▶ _Your assignment_
Look through the data below for the line with "table_cell [173, 559, 499, 624]" and the line with "Page size: 1275x1650.", then output those two and all lines in between, exactly as written.

▶ _Data shown_
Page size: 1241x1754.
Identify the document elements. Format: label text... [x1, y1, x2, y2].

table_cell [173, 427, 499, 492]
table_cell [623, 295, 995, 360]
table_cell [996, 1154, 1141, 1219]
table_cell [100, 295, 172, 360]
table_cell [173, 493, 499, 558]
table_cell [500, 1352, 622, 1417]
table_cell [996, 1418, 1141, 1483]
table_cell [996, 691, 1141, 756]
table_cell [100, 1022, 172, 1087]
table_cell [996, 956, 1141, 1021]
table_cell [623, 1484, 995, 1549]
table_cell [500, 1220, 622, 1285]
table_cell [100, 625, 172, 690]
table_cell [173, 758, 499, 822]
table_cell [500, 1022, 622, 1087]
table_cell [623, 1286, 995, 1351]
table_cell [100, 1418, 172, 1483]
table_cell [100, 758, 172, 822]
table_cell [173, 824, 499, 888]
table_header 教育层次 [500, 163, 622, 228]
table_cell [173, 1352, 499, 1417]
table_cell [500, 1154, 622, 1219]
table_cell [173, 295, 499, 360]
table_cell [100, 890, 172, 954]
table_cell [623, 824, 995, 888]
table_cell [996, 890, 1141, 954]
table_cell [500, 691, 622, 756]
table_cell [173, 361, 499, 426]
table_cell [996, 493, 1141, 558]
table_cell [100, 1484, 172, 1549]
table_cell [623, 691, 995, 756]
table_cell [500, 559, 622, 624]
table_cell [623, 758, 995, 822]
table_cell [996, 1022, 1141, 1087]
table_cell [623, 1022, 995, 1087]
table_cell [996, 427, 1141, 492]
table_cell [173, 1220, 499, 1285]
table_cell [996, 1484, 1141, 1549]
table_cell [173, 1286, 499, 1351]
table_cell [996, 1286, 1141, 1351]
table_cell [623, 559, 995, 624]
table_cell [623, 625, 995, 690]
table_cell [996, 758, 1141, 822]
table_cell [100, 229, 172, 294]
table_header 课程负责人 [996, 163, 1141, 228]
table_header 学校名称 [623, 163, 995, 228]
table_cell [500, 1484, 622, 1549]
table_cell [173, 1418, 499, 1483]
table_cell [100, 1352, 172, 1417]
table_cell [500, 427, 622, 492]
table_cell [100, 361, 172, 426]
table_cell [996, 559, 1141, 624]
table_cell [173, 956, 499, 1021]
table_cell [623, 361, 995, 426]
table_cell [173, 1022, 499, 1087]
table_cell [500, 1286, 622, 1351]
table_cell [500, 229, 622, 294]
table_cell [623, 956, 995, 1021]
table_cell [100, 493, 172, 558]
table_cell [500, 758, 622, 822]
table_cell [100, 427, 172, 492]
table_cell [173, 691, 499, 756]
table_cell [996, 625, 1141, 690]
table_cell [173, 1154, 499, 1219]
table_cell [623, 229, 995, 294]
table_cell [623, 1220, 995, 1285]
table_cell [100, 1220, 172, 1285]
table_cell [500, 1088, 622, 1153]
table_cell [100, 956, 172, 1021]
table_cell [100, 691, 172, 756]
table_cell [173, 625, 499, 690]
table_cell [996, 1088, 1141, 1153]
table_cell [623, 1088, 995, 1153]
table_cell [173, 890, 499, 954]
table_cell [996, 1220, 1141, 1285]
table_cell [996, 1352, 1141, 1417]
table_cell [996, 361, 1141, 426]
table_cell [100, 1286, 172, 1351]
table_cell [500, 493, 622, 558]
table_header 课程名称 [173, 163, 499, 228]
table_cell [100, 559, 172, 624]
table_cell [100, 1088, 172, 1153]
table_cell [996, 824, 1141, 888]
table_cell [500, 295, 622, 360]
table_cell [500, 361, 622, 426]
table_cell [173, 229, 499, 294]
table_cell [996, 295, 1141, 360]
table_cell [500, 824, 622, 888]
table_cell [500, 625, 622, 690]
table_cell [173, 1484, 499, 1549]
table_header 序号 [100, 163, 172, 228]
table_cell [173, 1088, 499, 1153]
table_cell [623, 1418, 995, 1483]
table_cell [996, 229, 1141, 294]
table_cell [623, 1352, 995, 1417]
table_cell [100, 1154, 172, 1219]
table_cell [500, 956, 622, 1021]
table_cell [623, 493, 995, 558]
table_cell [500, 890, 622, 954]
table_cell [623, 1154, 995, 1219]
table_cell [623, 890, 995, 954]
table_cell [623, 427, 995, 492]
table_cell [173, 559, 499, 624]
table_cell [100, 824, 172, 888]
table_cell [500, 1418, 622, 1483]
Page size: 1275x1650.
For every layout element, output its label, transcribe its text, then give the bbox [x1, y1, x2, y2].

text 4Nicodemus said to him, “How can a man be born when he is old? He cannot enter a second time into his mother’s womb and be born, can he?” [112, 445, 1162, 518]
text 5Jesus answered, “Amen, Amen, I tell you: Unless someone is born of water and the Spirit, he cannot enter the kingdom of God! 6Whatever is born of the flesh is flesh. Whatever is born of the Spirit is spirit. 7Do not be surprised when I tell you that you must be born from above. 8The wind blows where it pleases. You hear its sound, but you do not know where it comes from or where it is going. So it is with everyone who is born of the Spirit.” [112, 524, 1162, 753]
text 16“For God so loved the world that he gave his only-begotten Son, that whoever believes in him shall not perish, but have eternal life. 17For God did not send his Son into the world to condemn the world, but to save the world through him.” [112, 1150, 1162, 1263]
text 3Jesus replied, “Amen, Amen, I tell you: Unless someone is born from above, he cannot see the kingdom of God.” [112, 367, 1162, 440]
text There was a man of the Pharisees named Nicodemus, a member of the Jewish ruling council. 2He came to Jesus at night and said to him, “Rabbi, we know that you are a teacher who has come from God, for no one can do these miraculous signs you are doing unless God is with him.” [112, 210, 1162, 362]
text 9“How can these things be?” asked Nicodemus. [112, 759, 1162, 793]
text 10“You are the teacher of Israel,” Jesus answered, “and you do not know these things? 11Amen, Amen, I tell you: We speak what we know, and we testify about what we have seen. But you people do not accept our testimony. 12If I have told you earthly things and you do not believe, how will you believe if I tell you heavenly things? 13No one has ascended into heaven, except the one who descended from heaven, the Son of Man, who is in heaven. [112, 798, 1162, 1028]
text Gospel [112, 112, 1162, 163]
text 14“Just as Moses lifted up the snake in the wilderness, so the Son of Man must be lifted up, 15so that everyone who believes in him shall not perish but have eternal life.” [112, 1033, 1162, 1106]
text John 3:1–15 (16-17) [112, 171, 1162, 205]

▶ _Answer space_
table_cell [173, 559, 499, 624]
table_cell [100, 824, 172, 888]
table_cell [500, 1418, 622, 1483]
Page size: 1275x1650.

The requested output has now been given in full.